> _Extracted text_:
Content starts
Why Your Mother & Sister Don't Like Your Boyfriend, According To Science

Written by Emi Boscamp

Photo by Silver Screen Collection / Getty

Why is it that, when we bring a hot guy home to our family, our typically warm-natured mother and sister turn ice cold?

We may think that we live in a time where we can choose our own partners, but the reality is, our family is influencing our choices. Whether they realize it or not, they're fighting to pick our perfect partner—or what they consider to be perfect.

According to past research performed by Norwegian psychologists Robert Biegler and Leif Edward Ottesen Kennair, your mother is a lot more like Lady Capulet than you could ever imagine. She'd much rather have you marry Paris over Romeo because he comes from a good family. Which is why, unsurprisingly, they call this the "Juliet effect."

In order to see if this effect carried over between sisters, the researchers asked female students and their sisters to rank 133 different characteristics that described the perfect partner for themselves or their sister.
Content ends
> _Work task 1_: Can you condense the paragraph of the article that begins "According to past research" into a shorter version that keeps its main facts?
> _Work task 2_: Would you copy out the part of the article between "According to past" and "or their sister.", inclusive?

> _Data under study_:
Content starts
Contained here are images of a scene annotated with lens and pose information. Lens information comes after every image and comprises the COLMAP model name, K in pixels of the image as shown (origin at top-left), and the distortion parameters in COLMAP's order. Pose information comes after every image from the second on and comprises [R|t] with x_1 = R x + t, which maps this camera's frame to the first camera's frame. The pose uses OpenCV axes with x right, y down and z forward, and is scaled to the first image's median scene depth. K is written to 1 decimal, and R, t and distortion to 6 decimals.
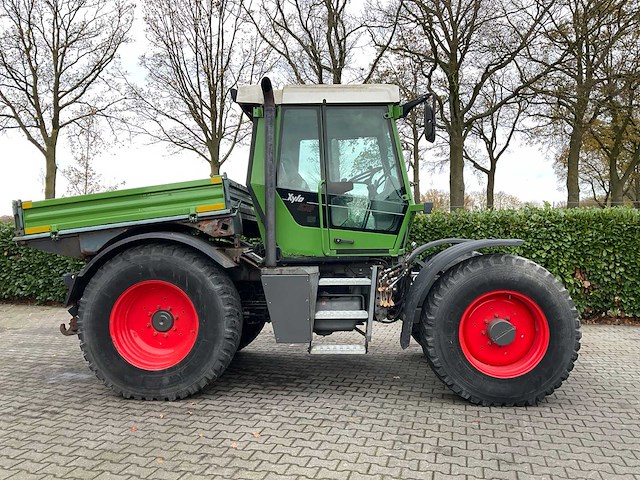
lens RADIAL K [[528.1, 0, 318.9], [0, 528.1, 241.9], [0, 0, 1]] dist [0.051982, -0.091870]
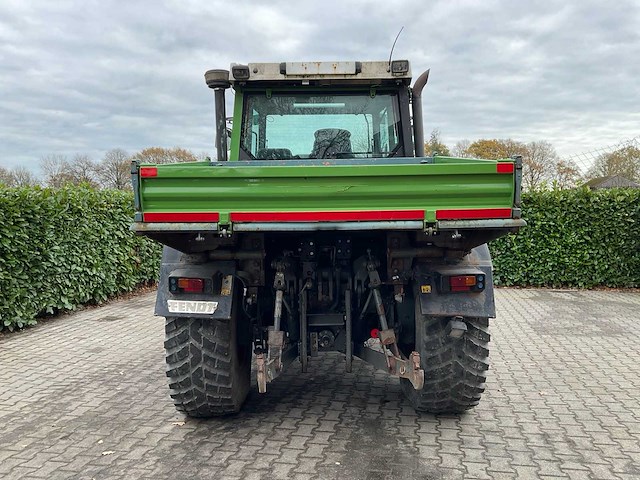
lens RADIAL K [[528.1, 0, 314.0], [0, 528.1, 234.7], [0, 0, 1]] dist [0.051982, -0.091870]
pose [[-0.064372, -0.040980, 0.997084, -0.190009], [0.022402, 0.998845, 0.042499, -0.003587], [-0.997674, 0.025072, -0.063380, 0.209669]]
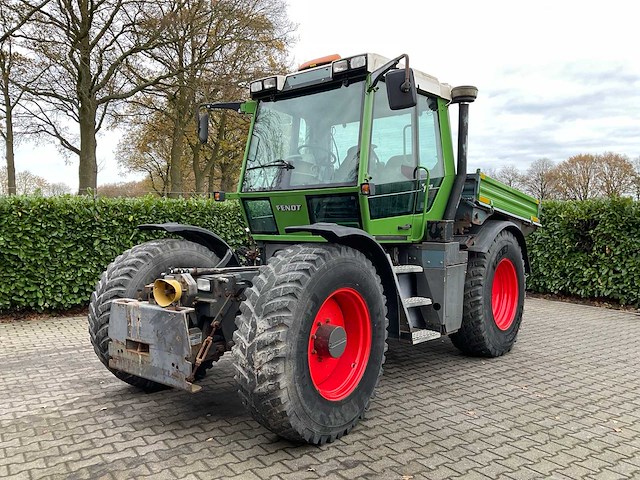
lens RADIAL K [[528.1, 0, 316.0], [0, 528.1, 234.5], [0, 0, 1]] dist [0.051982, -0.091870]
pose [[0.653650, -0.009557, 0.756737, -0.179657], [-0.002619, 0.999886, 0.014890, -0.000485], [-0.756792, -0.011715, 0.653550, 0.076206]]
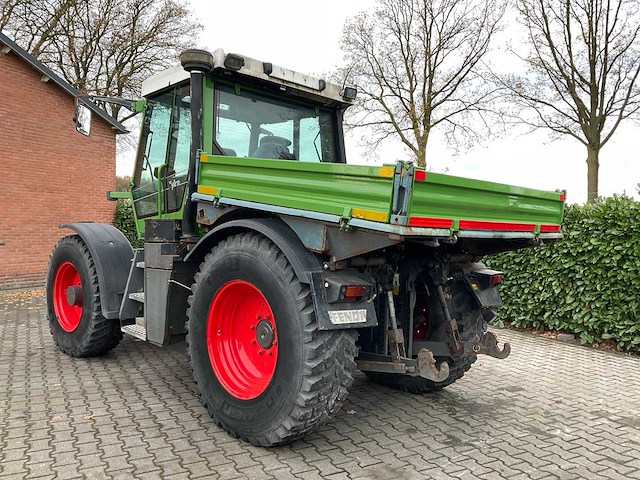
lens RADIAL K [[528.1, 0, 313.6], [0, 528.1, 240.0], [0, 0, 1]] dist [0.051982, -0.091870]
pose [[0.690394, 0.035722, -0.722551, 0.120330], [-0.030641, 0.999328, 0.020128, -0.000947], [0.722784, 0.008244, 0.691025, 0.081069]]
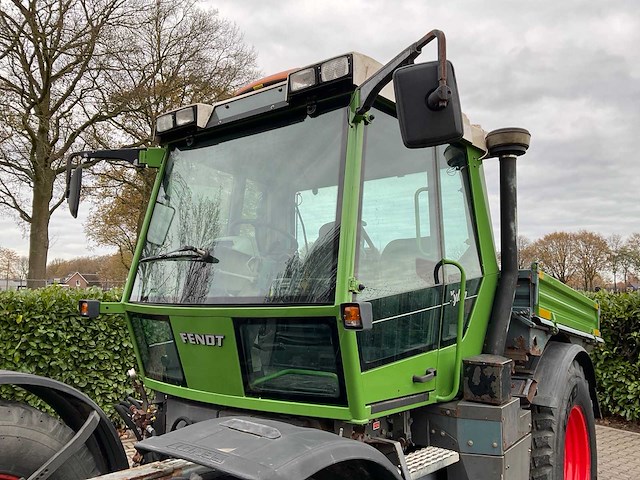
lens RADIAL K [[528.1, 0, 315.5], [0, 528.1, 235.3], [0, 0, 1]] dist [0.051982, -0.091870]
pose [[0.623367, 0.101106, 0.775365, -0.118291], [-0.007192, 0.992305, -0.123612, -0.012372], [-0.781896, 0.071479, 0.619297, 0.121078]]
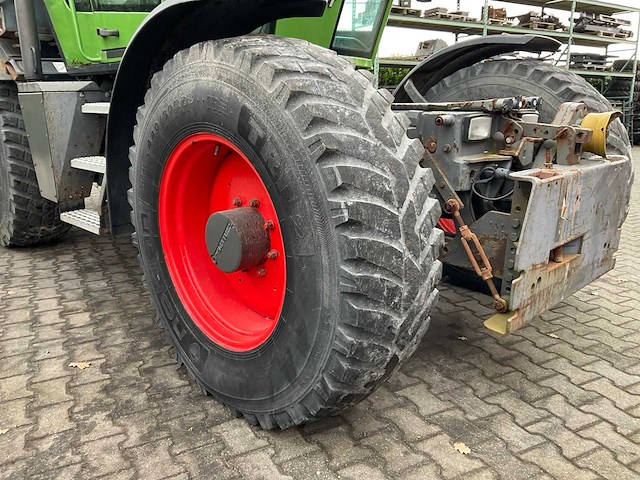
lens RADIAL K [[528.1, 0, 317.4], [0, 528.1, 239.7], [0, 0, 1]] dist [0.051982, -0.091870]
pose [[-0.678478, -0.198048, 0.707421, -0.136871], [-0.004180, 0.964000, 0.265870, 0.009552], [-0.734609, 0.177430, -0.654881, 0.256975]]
Content ends
Content starts
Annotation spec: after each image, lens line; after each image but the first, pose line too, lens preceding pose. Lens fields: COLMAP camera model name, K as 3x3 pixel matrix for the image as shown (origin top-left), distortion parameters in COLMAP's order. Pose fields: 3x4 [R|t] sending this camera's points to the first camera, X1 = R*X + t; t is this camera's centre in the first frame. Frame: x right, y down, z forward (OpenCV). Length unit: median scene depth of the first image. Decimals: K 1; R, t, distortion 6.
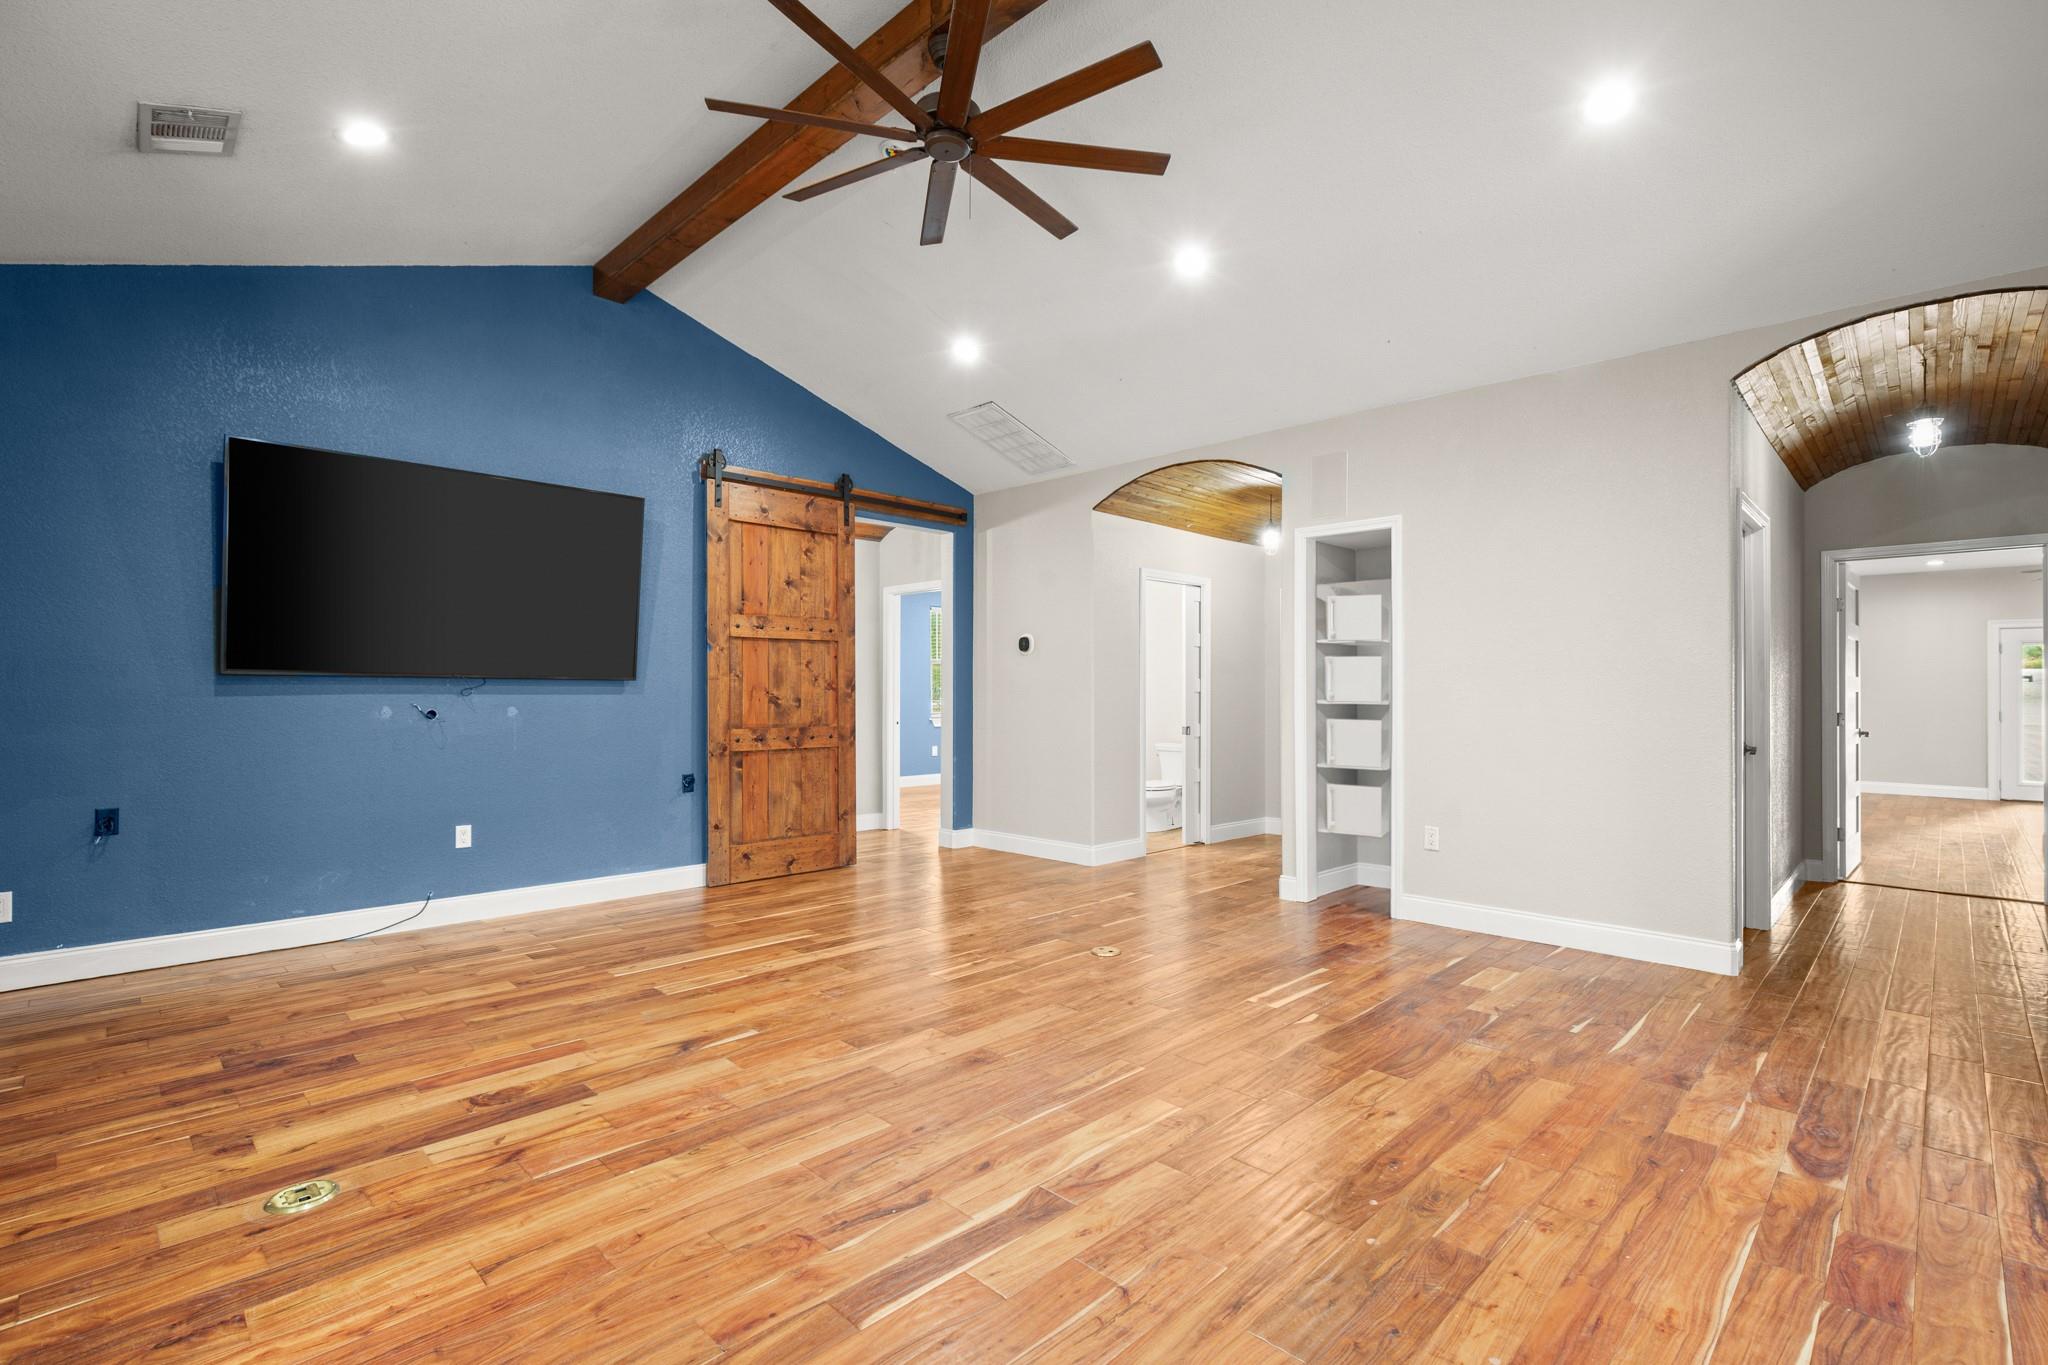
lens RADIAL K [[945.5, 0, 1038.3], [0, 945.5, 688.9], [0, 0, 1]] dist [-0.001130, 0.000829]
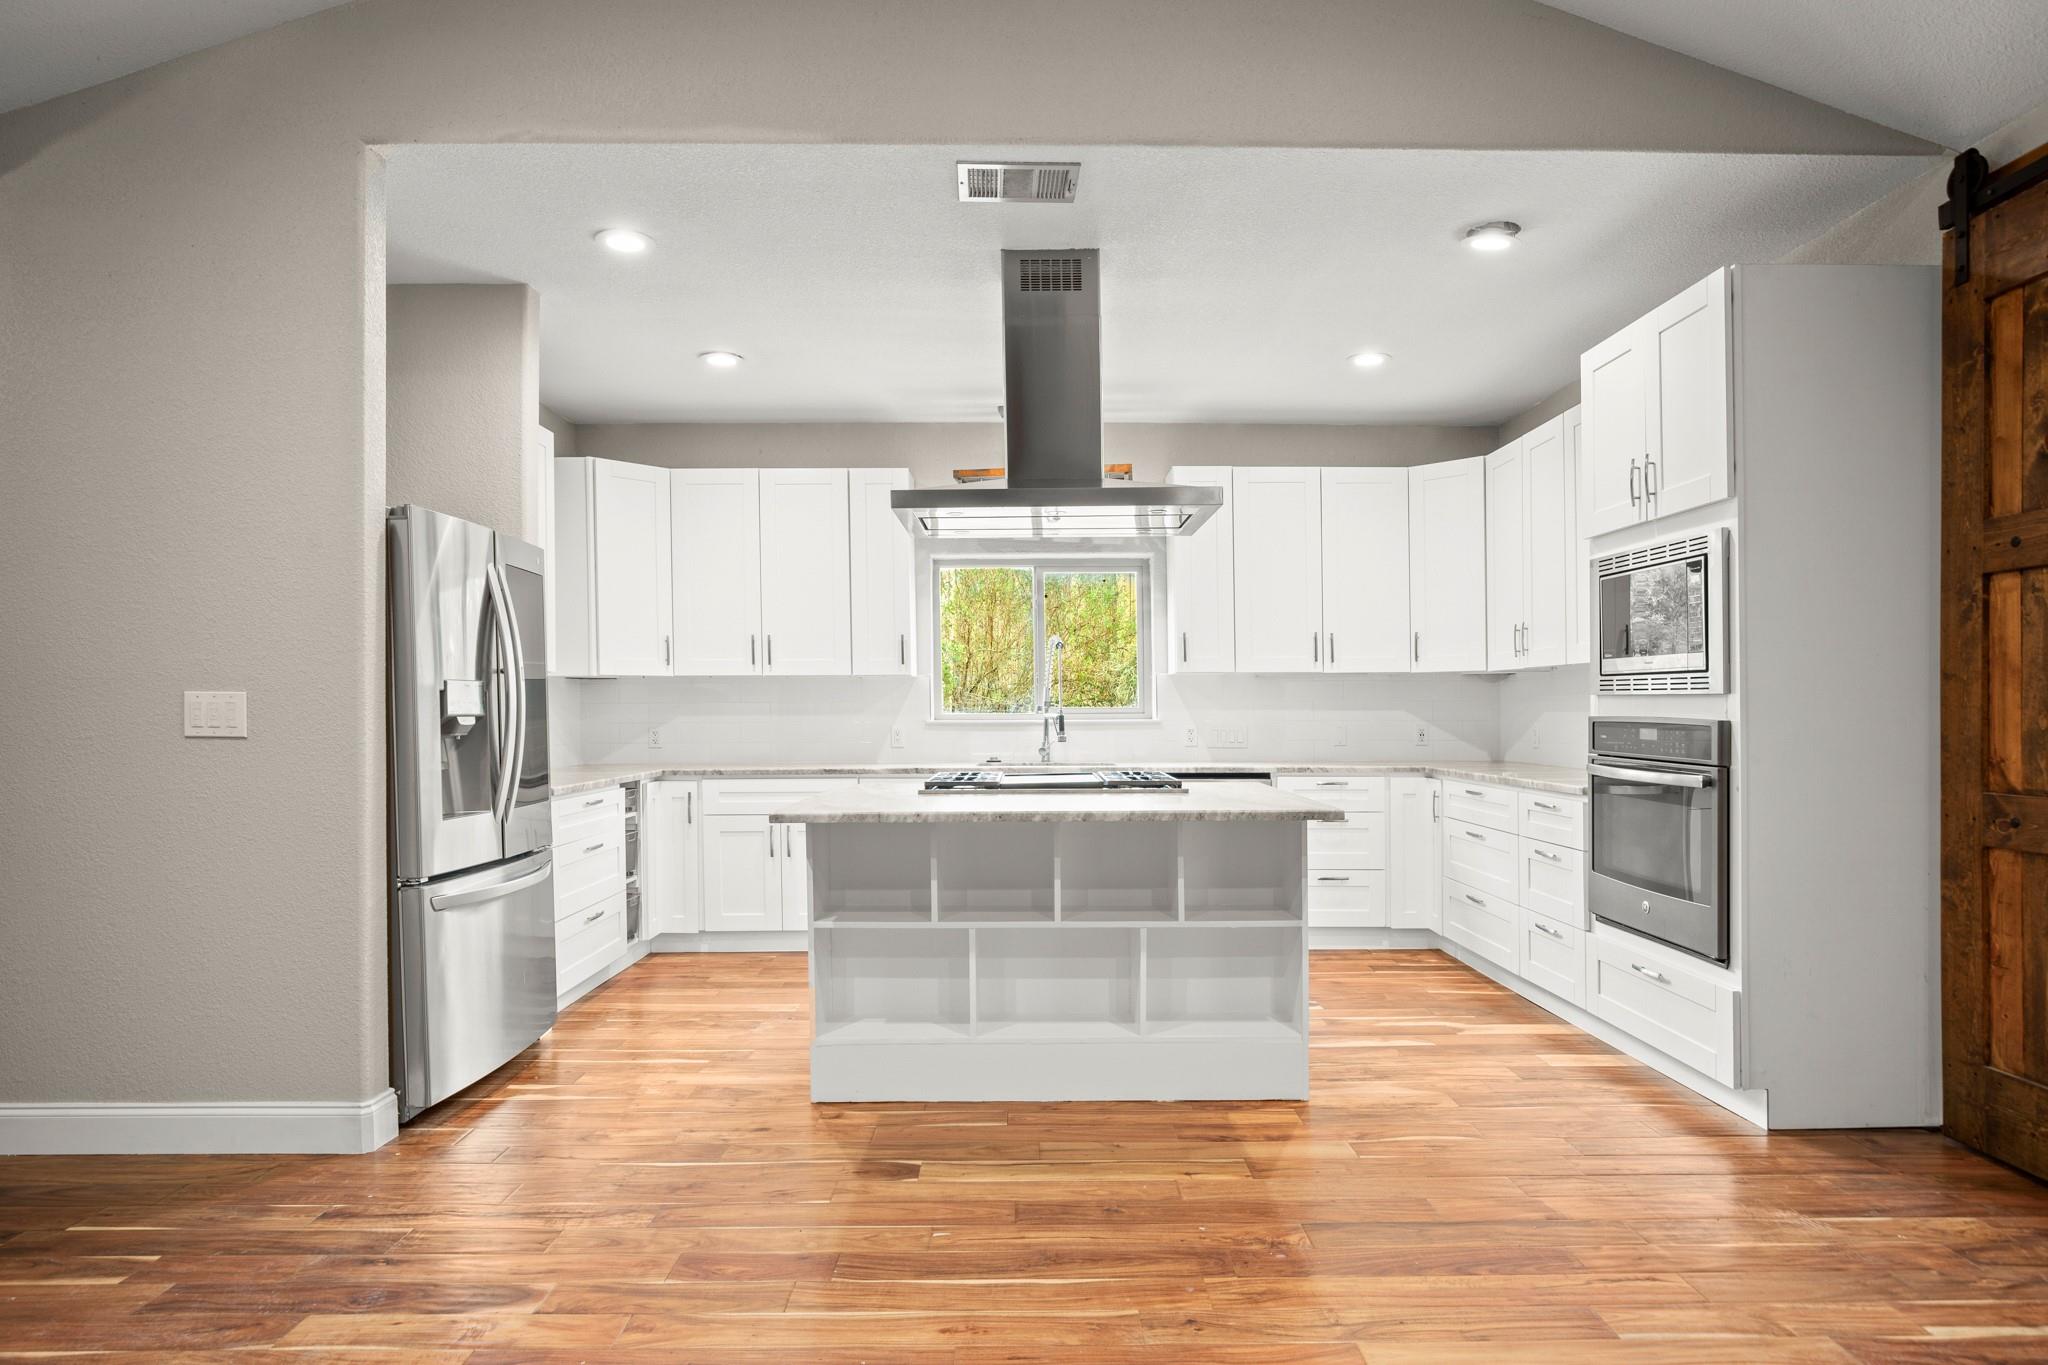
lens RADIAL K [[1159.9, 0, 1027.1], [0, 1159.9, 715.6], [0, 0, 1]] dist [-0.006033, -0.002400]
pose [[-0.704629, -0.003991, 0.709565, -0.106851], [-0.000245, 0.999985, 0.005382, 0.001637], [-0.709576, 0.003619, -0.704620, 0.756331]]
Content ends
> _Task result 1_: Past research by Norwegian psychologists Robert Biegler and Leif Edward Ottesen Kennair suggests your mother is much like Lady Capulet: she would rather you marry Paris than Romeo because Paris comes from a good family. They call this the "Juliet effect."

> _Task result 2_:
According to past research performed by Norwegian psychologists Robert Biegler and Leif Edward Ottesen Kennair, your mother is a lot more like Lady Capulet than you could ever imagine. She'd much rather have you marry Paris over Romeo because he comes from a good family. Which is why, unsurprisingly, they call this the "Juliet effect."

In order to see if this effect carried over between sisters, the researchers asked female students and their sisters to rank 133 different characteristics that described the perfect partner for themselves or their sister.